When you’ve negotiated on price (don’t forget stamp duty and Vat), budget carefully. Plan exactly how much you’re going to spend on each room – and factor in a 10% contingency sum on the whole project for the inevitable overruns. Keep the target market in mind throughout the process: the finished spec needs to be high, but there’s no point installing the latest high-tech wizardry if you’re aiming at first-time buyers on a limited budget.

You should also think green. “It’s something most people should look at now,” McCausland advises. He puts in solar panels, but just installing a dual flush on toilets can make a difference.

You can save money on a project by moving into it while you are doing it up, reducing living costs and saving tax when you sell. But be warned: HM Revenue & Customs will crack down if it thinks you’re acting as a business.

Above all, don’t be tempted to rush into anything. You get only one chance if you’re in this for the long haul, says McCausland. “Make a cockup and you can lose tens of thousands. If you screw up, you don’t really get another go.”

Unless, of course, you take part in a property programme on television and the money’s not yours in the first place.

How to Be a Property Developer starts on Five on July 4 at 8pm

So how do you find your project?

The first rule of developing is that you make your money when you buy – not when you sell.
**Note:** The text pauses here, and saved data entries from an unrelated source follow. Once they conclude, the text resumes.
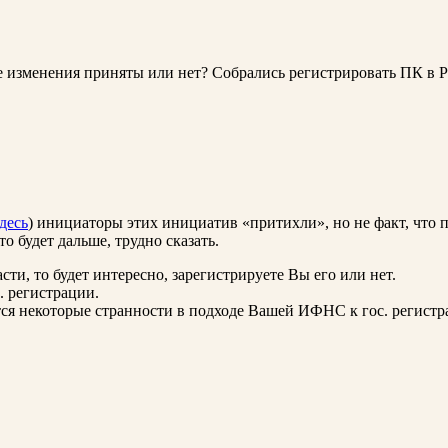
зменения приняты или нет? Собрались регистрировать ПК в Рост
десь
) инициаторы этих инициатив «притихли», но не факт, что 
то будет дальше, трудно сказать.
сти, то будет интересно, зарегистрируете Вы его или нет.
с. регистрации.
тся некоторые странности в подходе Вашей ИФНС к гос. регист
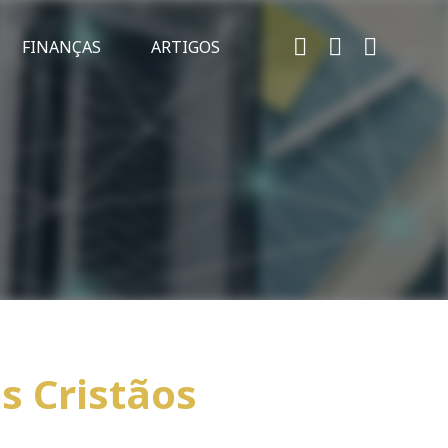
FINANÇAS
ARTIGOS
s Cristãos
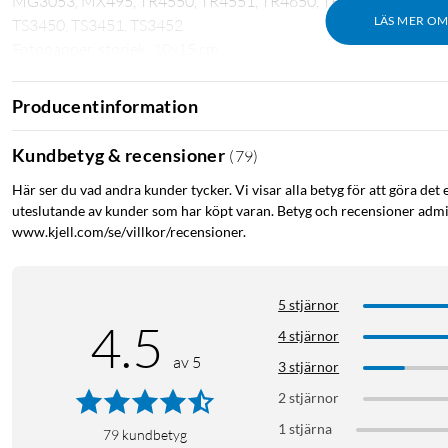
MG3053, MX495, TR4550, TR4551, TR4650, TR4651, TS205, TS3
LÄS MER O
TS3450, TS3451, TS3452
Fotopapper, storlek: 10x15 cm
I förpackningen
Producentinformation
1x bläckpatron (svart), 15 ml för upp till 400 sidor
1x bläckpatron (gul/cyan/magenta), 13 ml för upp till 300 sidor
Kundbetyg & recensioner
(
79
)
50x fotopapper, 10x15 cm
Här ser du vad andra kunder tycker. Vi visar alla betyg för att göra det 
uteslutande av kunder som har köpt varan. Betyg och recensioner admin
www.kjell.com/se/villkor/recensioner.
5 stjärnor
4.5
4 stjärnor
av 5
3 stjärnor
2 stjärnor
1 stjärna
79
kundbetyg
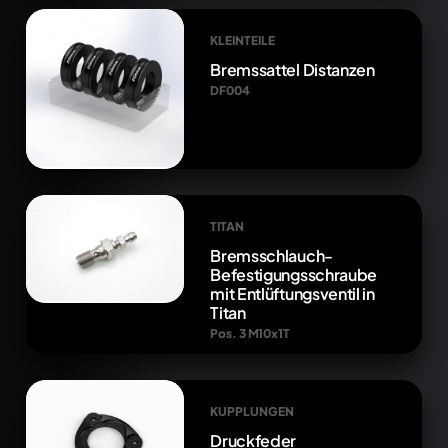
KLEINTEILE
Bremssattel Distanzen
DF004
TITAN
Bremsschlauch-
Befestigungsschraube
mit Entlüftungsventil in
Titan
Pos. 3 M10x1T
KUPPLUNGEN
Druckfeder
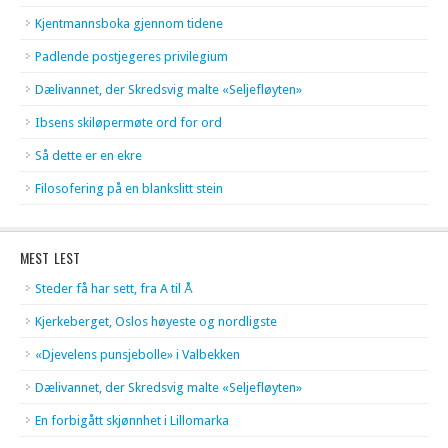
Kjentmannsboka gjennom tidene
Padlende postjegeres privilegium
Dælivannet, der Skredsvig malte «Seljefløyten»
Ibsens skiløpermøte ord for ord
Så dette er en ekre
Filosofering på en blankslitt stein
MEST LEST
Steder få har sett, fra A til Å
Kjerkeberget, Oslos høyeste og nordligste
«Djevelens punsjebolle» i Valbekken
Dælivannet, der Skredsvig malte «Seljefløyten»
En forbigått skjønnhet i Lillomarka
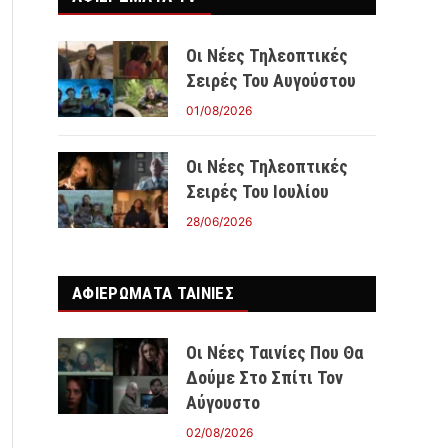
Οι Νέες Τηλεοπτικές
Σειρές Του Αυγούστου
01/08/2026
Οι Νέες Τηλεοπτικές
Σειρές Του Ιουλίου
28/06/2026
ΑΦΙΕΡΩΜΑΤΑ ΤΑΙΝΊΕΣ
Οι Νέες Ταινίες Που Θα
Δούμε Στο Σπίτι Τον
Αύγουστο
02/08/2026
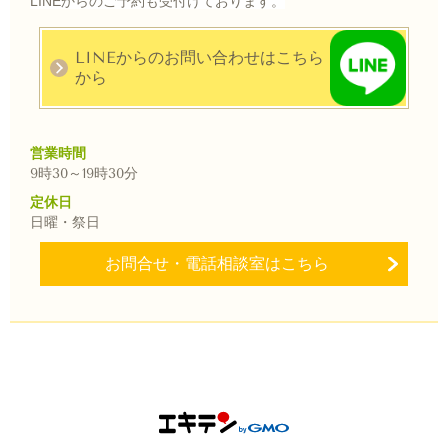
LINEからのご予約も受付けております。
LINEからのお問い合わせはこちら
から
営業時間
9時30～
19時30分
定休日
日曜・祭日
お問合せ・電話相談室はこちら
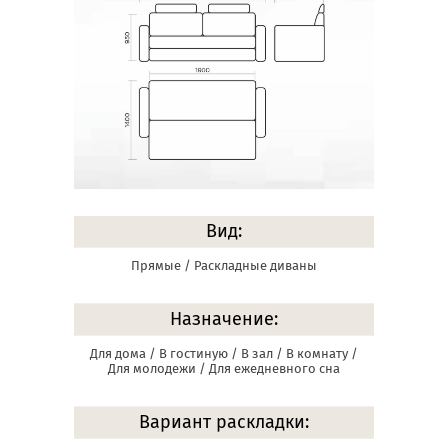
Вид:
Прямые / Раскладные диваны
Назначение:
Для дома / В гостиную / В зал / В комнату /
Для молодежи / Для ежедневного сна
Вариант раскладки:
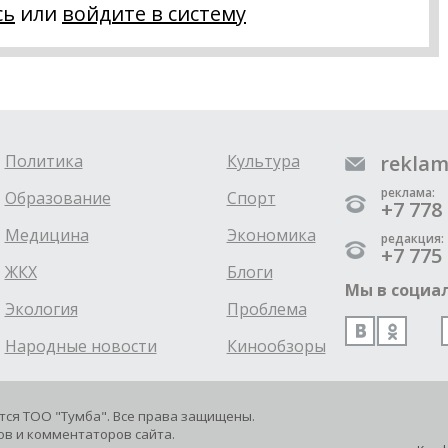
сь
или
войдите в систему
Политика
Культура
reklam
реклама:
Образование
Спорт
+7 778 
Медицина
Экономика
редакция:
+7 775 
ЖКХ
Блоги
Мы в социал
Экология
Проблема
Народные новости
Кинообзоры
ется ТОО "Тумба". Все права защищены.
в и комментаторов сайта.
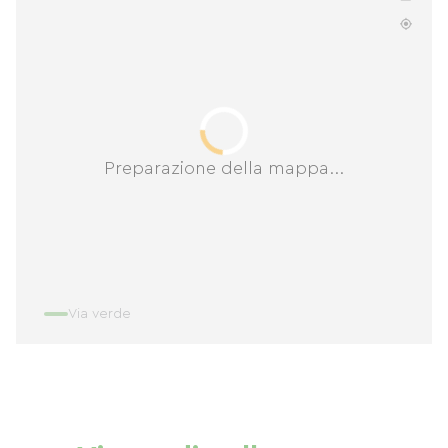
Preparazione della mappa...
Via verde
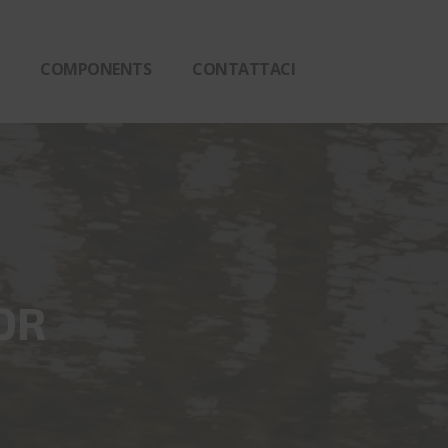
COMPONENTS
CONTATTACI
OR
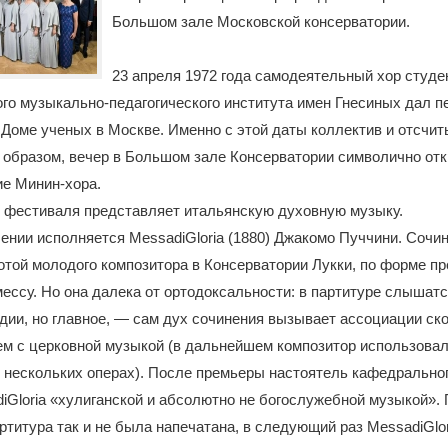
Большом зале Московской консерватории.
23 апреля 1972 года самодеятельный хор студе
го музыкально-педагогического института имен Гнесиных дал п
Доме ученых в Москве. Именно с этой даты коллектив и отсчи
 образом, вечер в Большом зале Консерватории символично от
ие Минин-хора.
т фестиваля представляет итальянскую духовную музыку.
ении исполняется MessadiGloria (1880) Джакомо Пуччини. Сочи
той молодого композитора в Консерватории Лукки, по форме п
ессу. Но она далека от ортодоксальности: в партитуре слышатс
ии, но главное, — сам дух сочинения вызывает ассоциации ско
ем с церковной музыкой (в дальнейшем композитор использова
 нескольких операх). После премьеры настоятель кафедрально
diGloria «хулиганской и абсолютно не богослужебной музыкой».
ртитура так и не была напечатана, в следующий раз MessadiGlo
But don’t expect to march into your local estate agency and be handed a list of potential money-making projects.

Try these tricks:

- Watch out for the “three Ds” – death, divorce and debt – which can help you to get a property for less than the market price. Get hold of auction catalogues and, rather than fighting it out with other budding developers, make an offer well before sale day. “Make them feel they won’t do better in the ring,” advises John Weatherall, head auctioneer at Andrews & Robertson, which runs sales in London and the southeast.

- Build up a rapport with local estate agents and let them know what you’re looking for. As a further incentive, indicate that you will sell the property through them when you’ve done it up. In return for a fee (usually 1%), they will keep you notified of properties not on their books. But beware of offering them a backhander to tip you off about their own properties – they would be committing an offence.

- Look around the neighbourhood for rundown houses, vacant plots or properties you could extend. “I once knocked on a door in Richmond and asked the old guy who answered whether he’d think about selling,” Gary McCausland says. “He said he’d been thinking about it, so I offered to buy it straight off him.” You should also let people know you’re looking – word will soon get around.

- Search on Google Earth for little pieces of vacant land in built-up areas, then find out if you can buy the land to develop.

- Look in newspapers and magazines such as Estates Gazette, Property Weekly, even Loot. Sellers who have cut out estate agents may be ready to sell for less – giving you the margin you need.

- Approach developers. “I can’t do every deal that comes across my desk,” says McCausland, who has set up a property-finding arm to offload smaller developments to people looking for projects.